═══ Exercise inputs
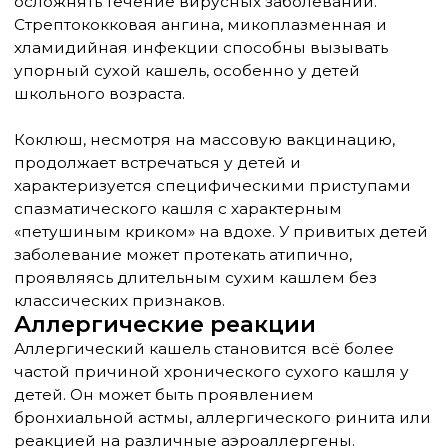
отопительный сезон, может усиливать кашель и
затруднять выздоровление. Оптимальная
влажность воздуха для детей составляет 50-60%.
Симптомы и клинические
проявления
Сухой кашель у детей может проявляться по-
разному в зависимости от возраста ребёнка,
причины и тяжести состояния. Понимание
различных вариантов течения помогает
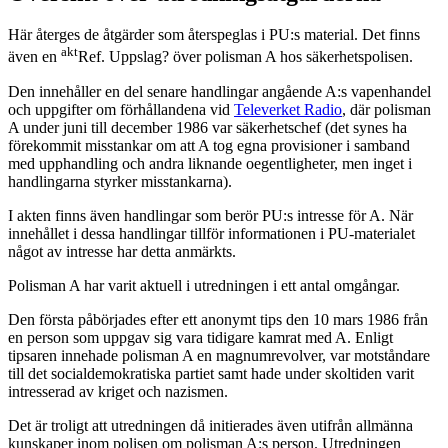
Här återges de åtgärder som återspeglas i PU:s material. Det finns
akt
även en
Ref. Uppslag? över polisman A hos säkerhetspolisen.
Den innehåller en del senare handlingar angående A:s vapenhandel
och uppgifter om förhållandena vid
Televerket Radio
, där polisman
A under juni till december 1986 var säkerhetschef (det synes ha
förekommit misstankar om att A tog egna provisioner i samband
med upphandling och andra liknande oegentligheter, men inget i
handlingarna styrker misstankarna).
I akten finns även handlingar som berör PU:s intresse för A. När
innehållet i dessa handlingar tillför informationen i PU-materialet
något av intresse har detta anmärkts.
Polisman A har varit aktuell i utredningen i ett antal omgångar.
Den första påbörjades efter ett anonymt tips den 10 mars 1986 från
en person som uppgav sig vara tidigare kamrat med A. Enligt
tipsaren innehade polisman A en magnumrevolver, var motståndare
till det socialdemokratiska partiet samt hade under skoltiden varit
intresserad av kriget och nazismen.
Det är troligt att utredningen då initierades även utifrån allmänna
kunskaper inom polisen om polisman A:s person. Utredningen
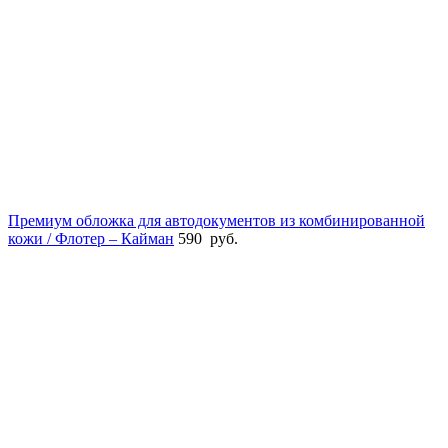
Премиум обложка для автодокументов из комбинированной
кожи / Флотер – Кайман
590
руб.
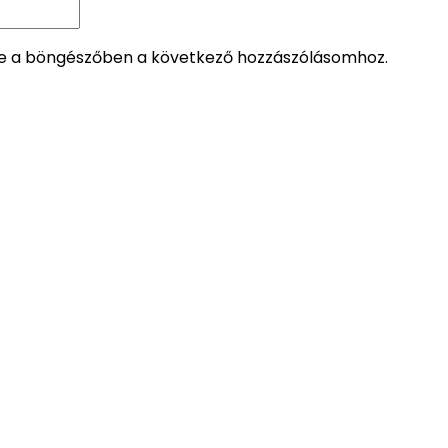
 a böngészőben a következő hozzászólásomhoz.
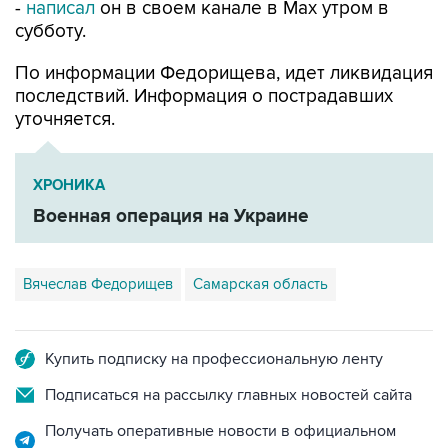
По информации Федорищева, идет ликвидация
последствий. Информация о пострадавших
уточняется.
ХРОНИКА
Военная операция на Украине
Вячеслав Федорищев
Самарская область
Купить подписку на профессиональную ленту
Подписаться на рассылку главных новостей сайта
Получать оперативные новости в официальном
канале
══════
Task to complete
Count the lines of the records above that contain the string "finns", treating case as significant. Give only the number.

Written response
2